Nos relacionamos con los demás percibiendo sus olores y emanando los nuestros. De manera inconsciente olemos el miedo, la enfermedad, el género, la edad, el estado reproductivo, el parentesco, y en el siglo XIX se creía que incluso hasta respirábamos la locura. Conversamos con el olfato a través de partículas químicas en un vínculo cuerpo a cuerpo, por medio del cual hemos aprendido, en el transcurso de la larga transformación evolutiva, a entender el significado social del olor y a empatizar con el otro. La comunicación verbal representa apenas el 7% de la comunicación inter-humana, mientras que el 93% restante corresponde a formas no verbales que dependen de la experiencia situada y del contacto personal y corporizado con otras personas.
2020 marca el inicio de un periodo en el que hemos traspasado el umbral del tiempo social acaparado por el espectro tecnológico. Pasados este umbral habremos perdido la capacidad de comunicarnos, como enseñó Iván Illich, pues a pesar de que la comunicación será más rápida y eficiente, al tiempo estamos desechando la esencia de la actividad sensomotriz a través de la cual el cuerpo en su conjunto es el que entra el diálogo con otros cuerpos. Hoy con las funciones provistas por las plataformas digitales el cuerpo humano ha sido reducido al oído y la vista que capta y emite códigos encapsulados, y ha sido convertido en un apéndice del mundo de las llamadas virtuales.

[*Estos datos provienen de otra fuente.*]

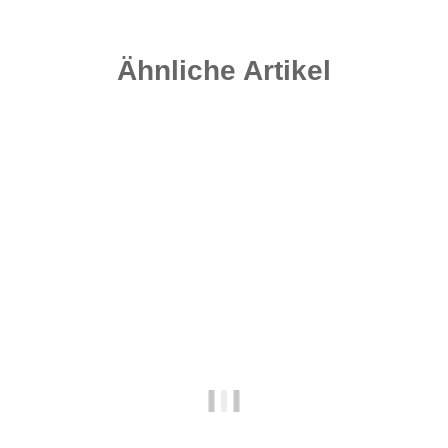
Ähnliche Artikel
Auf Lager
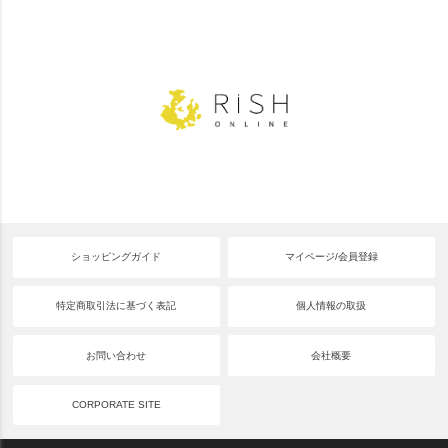
ショッピングガイド
マイページ/会員登録
特定商取引法に基づく表記
個人情報の取扱
お問い合わせ
会社概要
CORPORATE SITE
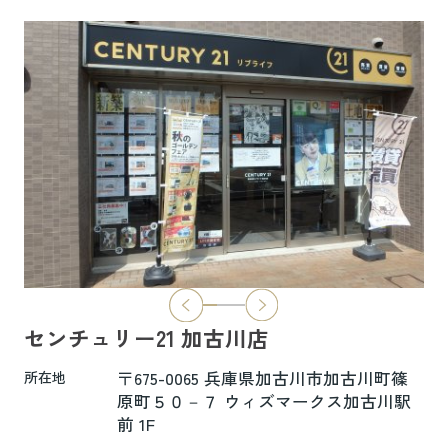
6.5万円
物件詳細へ
ハイムレトア飾東A103
7.4万円
物件詳細へ
2026.06.29
本日より新ホームページへ完全移行にな
りました☆彡
センチュリー21 加古川店
新ホームページは検索も楽々♪スマホに
も対応済！
〒675-0065 兵庫県加古川市加古川町篠
所在地
より見やすくなっております！
原町５０－７ ウィズマークス加古川駅
前 1F
是非一度ご覧ください(^^♪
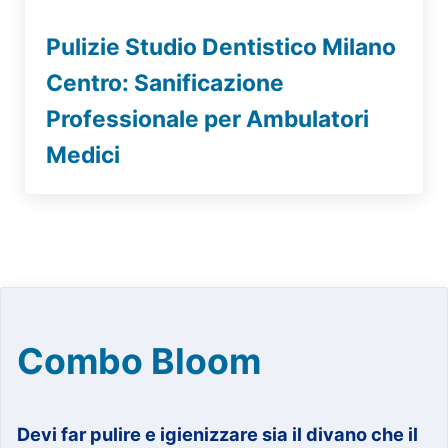
Pulizie Studio Dentistico Milano
Centro: Sanificazione
Professionale per Ambulatori
Medici
Combo Bloom
Devi far pulire e igienizzare sia il divano che il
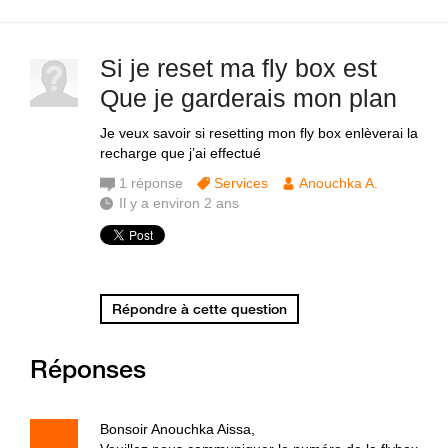
Si je reset ma fly box est
Que je garderais mon plan
Je veux savoir si resetting mon fly box enlèverai la
recharge que j’ai effectué
1
réponse
Services
Anouchka A.
Il y a environ 2 ans
Répondre à cette question
Réponses
Bonsoir Anouchka Aissa,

Más allá del umbral, más allá de este techo tecnológico que hemos transgredido, las trabajadoras y trabajadores, los estudiantes, las familias y amigos, cambian su cotidianidad encarnada junto a otros por sesiones de Zoom y reuniones en el que el cuerpo permanece aislado de los demás y atrapado en una cápsula técnica. Estos tiempos abren la monstruosa posibilidad de que la vida cotidiana se limite a estar sentados frente a un ordenador en el que nuestros hogares habrán mutado en formas de cines, gimnasios, universidades, kínderes, oficinas y discotecas. Como en las peores distopías imaginadas, nuestro tiempo saltará de una sesión de Zoom a otra, cada una, en sus rutinas y rituales, en esencia igual que la anterior.
Las conversaciones despojadas de la interacción directa tienen un efecto descorporizador, en el sentido de que quedaremos trasfigurados en seres sociales anósmicos —desprovisto de olfato—, con lo cual habremos cambiado la percepción de nosotros mismos y del otro. A pesar de que somos los homínidos más olorosos en términos de la cantidad de glándulas sebáceas y apocrinas distribuidas por nuestra piel, el Homo Digitalis ha desterrado de la comunicación los olores, feromonas y otros mediadores químicos de los que dependemos para seguir siendo humanos y resistirnos a devenir en cíborgs.
Podríamos aventurarnos a pensar que el signo de la pérdida de olor en pacientes con la Covid-19, no es más que una fatídica señal de la desodorización de las relaciones interhumanas de nuestro tiempo.